Request.
Print the entries exactly as they appear, and omit any images.
Exercise material Block Start
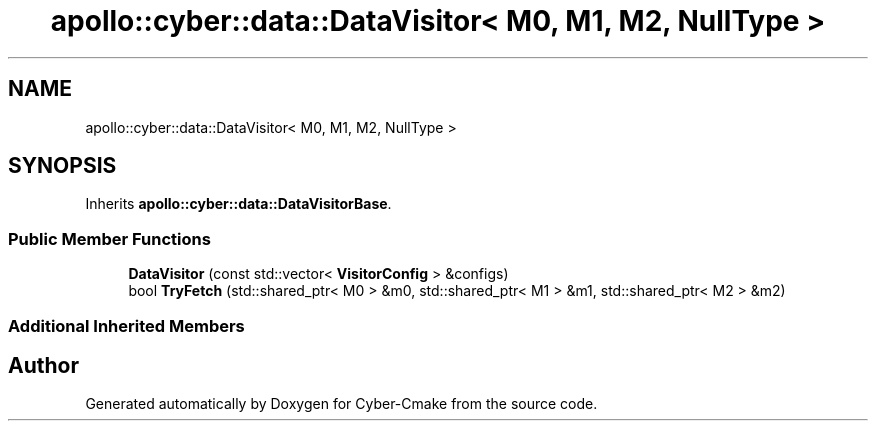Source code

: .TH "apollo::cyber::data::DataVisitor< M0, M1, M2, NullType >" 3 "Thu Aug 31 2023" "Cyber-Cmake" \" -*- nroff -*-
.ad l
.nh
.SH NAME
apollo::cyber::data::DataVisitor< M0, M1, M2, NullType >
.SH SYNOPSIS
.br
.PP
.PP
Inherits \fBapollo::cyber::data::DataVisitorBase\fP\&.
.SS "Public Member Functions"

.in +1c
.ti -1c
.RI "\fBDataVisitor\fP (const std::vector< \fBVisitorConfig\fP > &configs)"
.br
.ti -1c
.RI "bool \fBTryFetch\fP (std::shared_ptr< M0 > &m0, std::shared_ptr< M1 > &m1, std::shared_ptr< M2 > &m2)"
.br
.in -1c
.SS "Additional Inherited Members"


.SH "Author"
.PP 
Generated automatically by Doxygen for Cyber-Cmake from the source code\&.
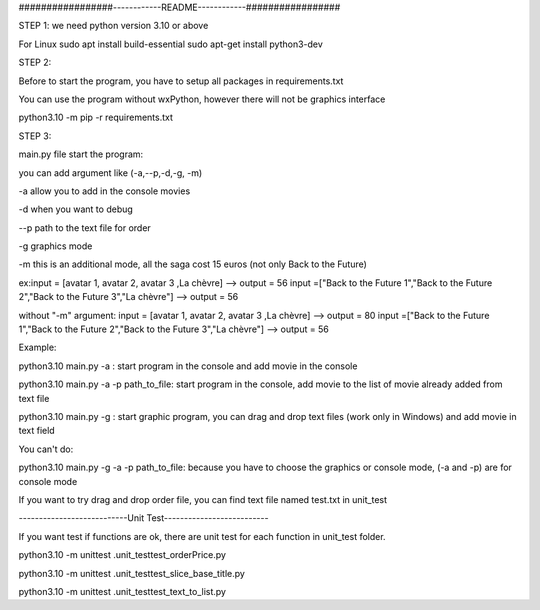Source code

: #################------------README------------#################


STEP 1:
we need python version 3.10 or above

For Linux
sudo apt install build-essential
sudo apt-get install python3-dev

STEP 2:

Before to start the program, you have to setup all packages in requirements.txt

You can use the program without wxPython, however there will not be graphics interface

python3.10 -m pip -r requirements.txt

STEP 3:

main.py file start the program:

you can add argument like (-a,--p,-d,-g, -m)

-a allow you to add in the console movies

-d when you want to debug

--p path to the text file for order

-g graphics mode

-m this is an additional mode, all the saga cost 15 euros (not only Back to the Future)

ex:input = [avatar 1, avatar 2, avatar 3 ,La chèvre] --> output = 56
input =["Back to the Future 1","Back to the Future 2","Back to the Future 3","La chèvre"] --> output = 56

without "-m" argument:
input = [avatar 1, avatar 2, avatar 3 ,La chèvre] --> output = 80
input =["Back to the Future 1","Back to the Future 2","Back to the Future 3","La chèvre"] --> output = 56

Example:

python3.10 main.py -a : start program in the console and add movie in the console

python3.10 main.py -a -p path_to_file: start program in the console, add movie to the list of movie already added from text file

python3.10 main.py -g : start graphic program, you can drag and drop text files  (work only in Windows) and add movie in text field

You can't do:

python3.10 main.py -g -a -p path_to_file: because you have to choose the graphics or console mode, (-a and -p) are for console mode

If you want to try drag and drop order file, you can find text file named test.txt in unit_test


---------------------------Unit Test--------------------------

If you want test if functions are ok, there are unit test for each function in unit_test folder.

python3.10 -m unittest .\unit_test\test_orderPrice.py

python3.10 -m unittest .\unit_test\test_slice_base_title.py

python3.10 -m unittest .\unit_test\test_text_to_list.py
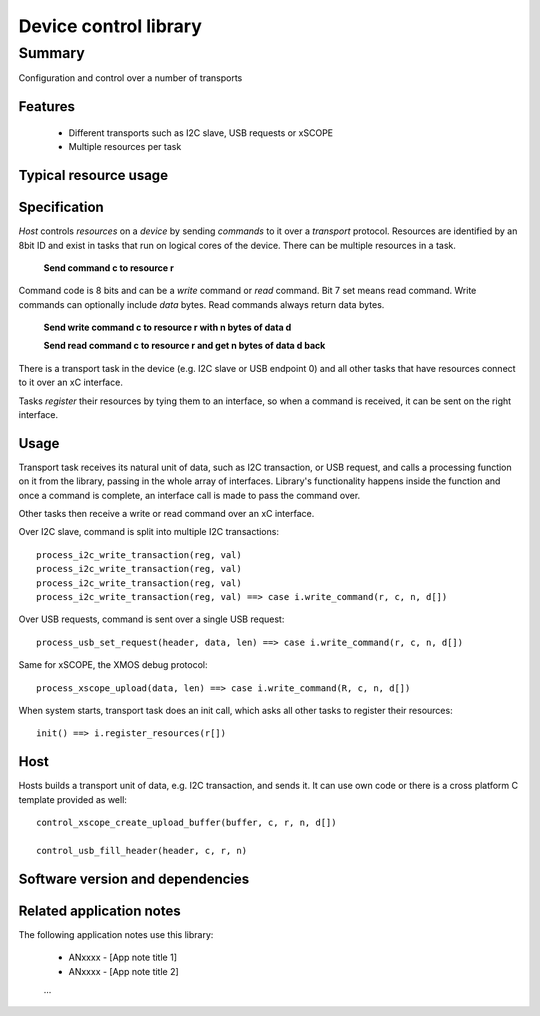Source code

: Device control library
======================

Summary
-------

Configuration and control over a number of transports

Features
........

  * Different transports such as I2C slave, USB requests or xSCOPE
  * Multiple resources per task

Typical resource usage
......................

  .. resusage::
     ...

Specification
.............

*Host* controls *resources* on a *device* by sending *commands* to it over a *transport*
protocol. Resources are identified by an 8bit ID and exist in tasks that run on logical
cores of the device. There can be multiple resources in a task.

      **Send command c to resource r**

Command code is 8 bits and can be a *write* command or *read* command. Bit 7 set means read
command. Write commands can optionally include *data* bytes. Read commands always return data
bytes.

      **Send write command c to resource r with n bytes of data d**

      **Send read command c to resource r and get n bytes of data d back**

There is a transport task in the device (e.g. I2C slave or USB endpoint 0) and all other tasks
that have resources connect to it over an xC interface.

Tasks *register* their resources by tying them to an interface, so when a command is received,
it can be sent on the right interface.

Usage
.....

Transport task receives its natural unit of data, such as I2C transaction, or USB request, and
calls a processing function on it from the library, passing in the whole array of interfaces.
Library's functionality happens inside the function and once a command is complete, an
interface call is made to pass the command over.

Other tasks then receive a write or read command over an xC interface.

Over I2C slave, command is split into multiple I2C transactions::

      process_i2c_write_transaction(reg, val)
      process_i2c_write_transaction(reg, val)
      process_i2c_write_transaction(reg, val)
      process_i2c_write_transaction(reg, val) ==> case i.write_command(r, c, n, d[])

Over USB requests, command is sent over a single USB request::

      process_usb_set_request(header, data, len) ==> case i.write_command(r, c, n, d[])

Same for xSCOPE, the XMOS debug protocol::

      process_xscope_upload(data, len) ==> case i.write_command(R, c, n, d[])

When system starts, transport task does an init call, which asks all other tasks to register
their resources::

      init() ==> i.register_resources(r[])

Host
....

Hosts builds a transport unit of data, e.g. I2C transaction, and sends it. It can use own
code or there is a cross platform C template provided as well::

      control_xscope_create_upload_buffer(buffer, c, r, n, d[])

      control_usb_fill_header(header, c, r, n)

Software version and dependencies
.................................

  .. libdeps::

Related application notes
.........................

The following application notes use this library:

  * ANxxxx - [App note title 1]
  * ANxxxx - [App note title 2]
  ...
Exercise material Block End
Your response.
Source code

: .TH "apollo::cyber::data::DataVisitor< M0, M1, M2, NullType >" 3 "Thu Aug 31 2023" "Cyber-Cmake" \" -*- nroff -*-
.ad l
.nh
.SH NAME
apollo::cyber::data::DataVisitor< M0, M1, M2, NullType >
.SH SYNOPSIS
.br
.PP
.PP
Inherits \fBapollo::cyber::data::DataVisitorBase\fP\&.
.SS "Public Member Functions"

.in +1c
.ti -1c
.RI "\fBDataVisitor\fP (const std::vector< \fBVisitorConfig\fP > &configs)"
.br
.ti -1c
.RI "bool \fBTryFetch\fP (std::shared_ptr< M0 > &m0, std::shared_ptr< M1 > &m1, std::shared_ptr< M2 > &m2)"
.br
.in -1c
.SS "Additional Inherited Members"


.SH "Author"
.PP 
Generated automatically by Doxygen for Cyber-Cmake from the source code\&.
Source code

: #################------------README------------#################


STEP 1:
we need python version 3.10 or above

For Linux
sudo apt install build-essential
sudo apt-get install python3-dev

STEP 2:

Before to start the program, you have to setup all packages in requirements.txt

You can use the program without wxPython, however there will not be graphics interface

python3.10 -m pip -r requirements.txt

STEP 3:

main.py file start the program:

you can add argument like (-a,--p,-d,-g, -m)

-a allow you to add in the console movies

-d when you want to debug

--p path to the text file for order

-g graphics mode

-m this is an additional mode, all the saga cost 15 euros (not only Back to the Future)

ex:input = [avatar 1, avatar 2, avatar 3 ,La chèvre] --> output = 56
input =["Back to the Future 1","Back to the Future 2","Back to the Future 3","La chèvre"] --> output = 56

without "-m" argument:
input = [avatar 1, avatar 2, avatar 3 ,La chèvre] --> output = 80
input =["Back to the Future 1","Back to the Future 2","Back to the Future 3","La chèvre"] --> output = 56

Example:

python3.10 main.py -a : start program in the console and add movie in the console

python3.10 main.py -a -p path_to_file: start program in the console, add movie to the list of movie already added from text file

python3.10 main.py -g : start graphic program, you can drag and drop text files  (work only in Windows) and add movie in text field

You can't do:

python3.10 main.py -g -a -p path_to_file: because you have to choose the graphics or console mode, (-a and -p) are for console mode

If you want to try drag and drop order file, you can find text file named test.txt in unit_test


---------------------------Unit Test--------------------------

If you want test if functions are ok, there are unit test for each function in unit_test folder.

python3.10 -m unittest .\unit_test\test_orderPrice.py

python3.10 -m unittest .\unit_test\test_slice_base_title.py

python3.10 -m unittest .\unit_test\test_text_to_list.py
Source code

: Device control library
======================

Summary
-------

Configuration and control over a number of transports

Features
........

  * Different transports such as I2C slave, USB requests or xSCOPE
  * Multiple resources per task

Typical resource usage
......................

  .. resusage::
     ...

Specification
.............

*Host* controls *resources* on a *device* by sending *commands* to it over a *transport*
protocol. Resources are identified by an 8bit ID and exist in tasks that run on logical
cores of the device. There can be multiple resources in a task.

      **Send command c to resource r**

Command code is 8 bits and can be a *write* command or *read* command. Bit 7 set means read
command. Write commands can optionally include *data* bytes. Read commands always return data
bytes.

      **Send write command c to resource r with n bytes of data d**

      **Send read command c to resource r and get n bytes of data d back**

There is a transport task in the device (e.g. I2C slave or USB endpoint 0) and all other tasks
that have resources connect to it over an xC interface.

Tasks *register* their resources by tying them to an interface, so when a command is received,
it can be sent on the right interface.

Usage
.....

Transport task receives its natural unit of data, such as I2C transaction, or USB request, and
calls a processing function on it from the library, passing in the whole array of interfaces.
Library's functionality happens inside the function and once a command is complete, an
interface call is made to pass the command over.

Other tasks then receive a write or read command over an xC interface.

Over I2C slave, command is split into multiple I2C transactions::

      process_i2c_write_transaction(reg, val)
      process_i2c_write_transaction(reg, val)
      process_i2c_write_transaction(reg, val)
      process_i2c_write_transaction(reg, val) ==> case i.write_command(r, c, n, d[])

Over USB requests, command is sent over a single USB request::

      process_usb_set_request(header, data, len) ==> case i.write_command(r, c, n, d[])

Same for xSCOPE, the XMOS debug protocol::

      process_xscope_upload(data, len) ==> case i.write_command(R, c, n, d[])

When system starts, transport task does an init call, which asks all other tasks to register
their resources::

      init() ==> i.register_resources(r[])

Host
....

Hosts builds a transport unit of data, e.g. I2C transaction, and sends it. It can use own
code or there is a cross platform C template provided as well::

      control_xscope_create_upload_buffer(buffer, c, r, n, d[])

      control_usb_fill_header(header, c, r, n)

Software version and dependencies
.................................

  .. libdeps::

Related application notes
.........................

The following application notes use this library:

  * ANxxxx - [App note title 1]
  * ANxxxx - [App note title 2]
  ...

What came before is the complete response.